Novel Closed System Combination of Surgical Drains and Incisional Negative Pressure Wound Therapy
Xuan Luo, MD, FAAOS | Peter Joo, MD, MPH | Ebunoluwa Olawole, MD
Infections in the upper extremity can cause significant morbidity and management of these infections can often cause significant burdens on the healthcare system. Infections related to the upper extremity may be caused by direct inoculation of the soft tissues, bone, or joint, and the complex anatomy of the upper extremity may pose challenges in management for hand surgeons. The use of Negative Pressure Wound Therapy (NPWT) in management of upper extremity infections has significantly broadened the armamentarium of coverage options for hand surgeons, allowing for incisional NPWT, more time for tissue granulation, and opening up options for staged reconstructions.
Further, closed suction surgical drains have been used for surgical management of infections as a way to prevent postoperative seromas and hematomas and theoretically reduce risk of wound dehiscence, complications, and recurrent infection. While some have described use of both closed-suction surgical drains and NPWT, using both on the same wound can cause vacuum leaks through the drain tracks, causing frequent leak alarms and reducing the efficacy of the negative pressure therapy.

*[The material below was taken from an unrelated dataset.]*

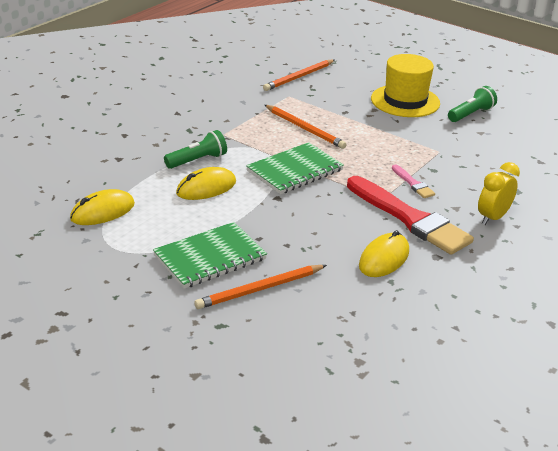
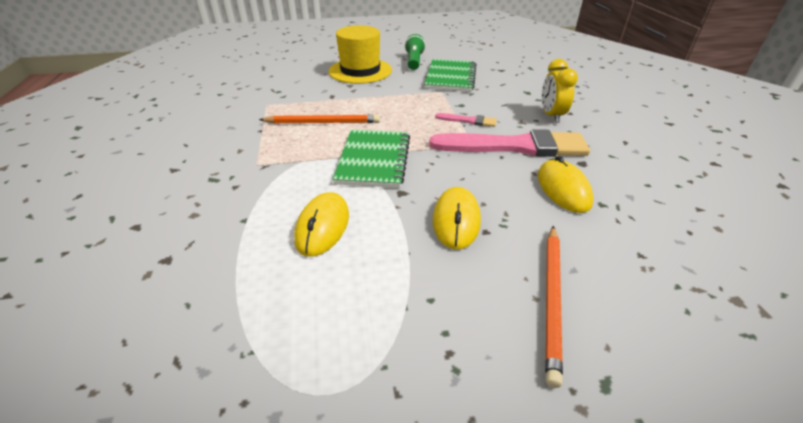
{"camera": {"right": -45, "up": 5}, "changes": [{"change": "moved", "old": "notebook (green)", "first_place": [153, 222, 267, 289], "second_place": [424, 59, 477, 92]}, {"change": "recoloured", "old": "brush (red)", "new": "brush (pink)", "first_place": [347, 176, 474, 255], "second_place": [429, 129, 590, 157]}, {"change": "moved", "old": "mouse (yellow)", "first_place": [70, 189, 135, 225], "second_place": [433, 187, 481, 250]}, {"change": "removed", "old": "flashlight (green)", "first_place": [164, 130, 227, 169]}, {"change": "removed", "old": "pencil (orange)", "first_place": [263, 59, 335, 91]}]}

Therefore, this video describes a novel technique that incorporates closed-suction surgical drains directly into the incisional NPWT dressing to create a sterile, closed-system environment in management of upper extremity infections. This combines the benefit of deeper surgical drains with the NPWT wound vacuum-assisted closure (VAC) system, creating a sterile environment without external drain tracks that could prevent closure of the dead space, and decrease burden of patient care during recovery with only one external line to manage.